Über 300 seiner Briefe läßt er uns lesen – und man muß Hermann Kesten dankbar sein dafür, daß er 1964 den Band Deutsche Literatur im Exil. Briefe europäischer Autoren 1933-1949 herausgibt. Leider ist dieses wichtige Buch – wie die meisten Werke Kestens – nur noch antiquarisch erhältlich.
Die Briefsammlung ist einzigartig. Sie gewährt Einblick in die Sichtweisen und Sorgen, die Verzweiflung und Ratlosigkeit, die Grabenkämpfe und Eifersüchteleien vieler bekannter deutscher Autoren im Exil. Sie enthält Briefe von Erich Kästner, Thomas, Heinrich und Klaus Mann, Carl Zuckmayer, Stefan Zweig, Anna Seghers, Irmgard Keun, Franz Werfel, Alfred Döblin, Joseph Roth, Max Brod, René Schickele, Annette Kolb, Egon Erwin Kisch und vielen anderen. Manche Briefe sind geschäftlicher Natur, sind an den Lektor und die Literaturinstanz Kesten gerichtet.
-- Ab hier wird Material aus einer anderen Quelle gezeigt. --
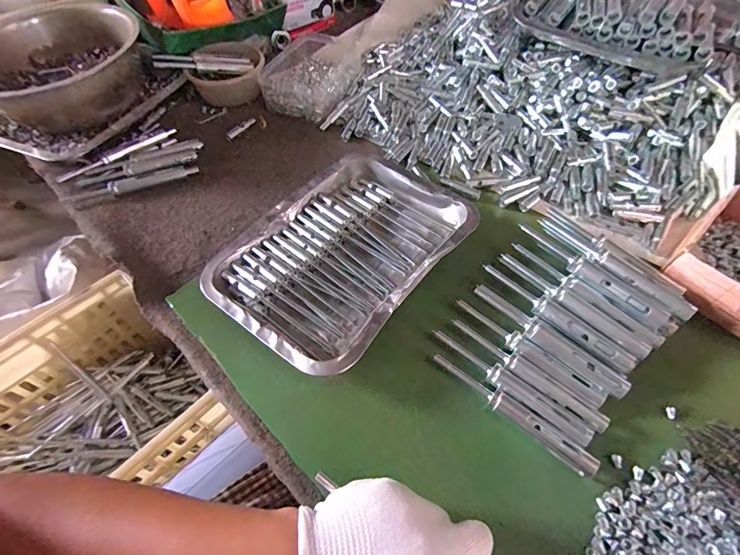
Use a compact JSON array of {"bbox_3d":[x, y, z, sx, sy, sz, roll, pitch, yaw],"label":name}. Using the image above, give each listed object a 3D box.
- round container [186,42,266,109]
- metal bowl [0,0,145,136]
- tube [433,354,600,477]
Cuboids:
[{"bbox_3d":[-0.217,-0.310,0.609,0.112,0.054,0.112,-2,57,4],"label":"round container"},{"bbox_3d":[-0.414,-0.269,0.549,0.214,0.109,0.218,-2,57,4],"label":"metal bowl"},{"bbox_3d":[0.114,0.108,0.326,0.141,0.014,0.017,35,67,24],"label":"tube"}]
Andere appellieren an den Berater des Emergency Rescue Committee, der von New York aus versucht, von den Nazis verfolgte Schriftsteller aus dem überrannten Europa in die Staaten zu retten. Die meisten Briefe aber richten sich an den Freund, den Berater, den Gleichgesinnten, den Schriftstellerkollegen Kesten.

Die Briefsammlung enthält auch die unterschiedlichen Positionen der Exilliteraten, wie man dem Hitler-Regime entgegen soll: Da ist die freundliche Absage von Anna Seghers zu lesen, einen Text zu der ersten Anthologie (Novellen deutscher Dichter der Gegenwart) beizutragen, die von Kesten 1933 in Amsterdam herausgegeben wird. Sie hält es für unklug, einen Band nur mit Werken jüdischer Autoren zu füllen, anstatt mit allen Autoren, die die Nazis verbotenen haben. Da ist Joseph Roths ironischer Kommentar zu Stefan Zweigs Weigerung zu lesen, seinen Text gemeinsam mit einem eindeutig politischen Vorwort Kestens erscheinen zu lassen, das die Untaten und Gräuel der Nazis beim Namen nennt.

Je länger das Exil dauert, desto öfter tauscht man Todesnachrichten von Kollegen aus. 1938 wird Ödon von Horvath in Paris von einem Ast erschlagen, Joseph Roth trinkt sich vor Kummer zu Tode, Ernst Toller und Stefan Zweig begehen Selbstmord. Man freut sich gemeinsam darüber, wenn ein Verfolgter die Flucht ins sichere Amerika geschafft hat und man versucht dringende Hilfe zu vermitteln. Das Elend und die Verzweiflung der Flüchtlinge, ihre Angst vor den Nazis, aber auch das Engagement namenloser Helfer wie prominenter Regimegegner werden in den Briefen beschrieben.

Hermann Kesten gewährt in seinen Briefe auch einen intimen Einblick in seine Not: So schildert er dem Verlagsagenten T. Ragg im Mai 1940 aus New York seine Verzweiflung, weil er seine Frau alleine in Paris zurücklassen musste. In einem Brief an seinen Schulfreund Carl Beisler gesteht er sich 1945 ein, wie sehr ihn der Tod seiner literarischen Freunde schmerzte und wie tief ihn die Barbarei der Deutschen verletzte.

Die Korrespondenz von Hermann Kesten findet sich im Nachlass des Schriftsteller, den das Monacensia-Archiv in München hervorragend aufgearbeitet hat. Eine wissenschaftliche Edition der Briefsammlung ist in Vorbereitung.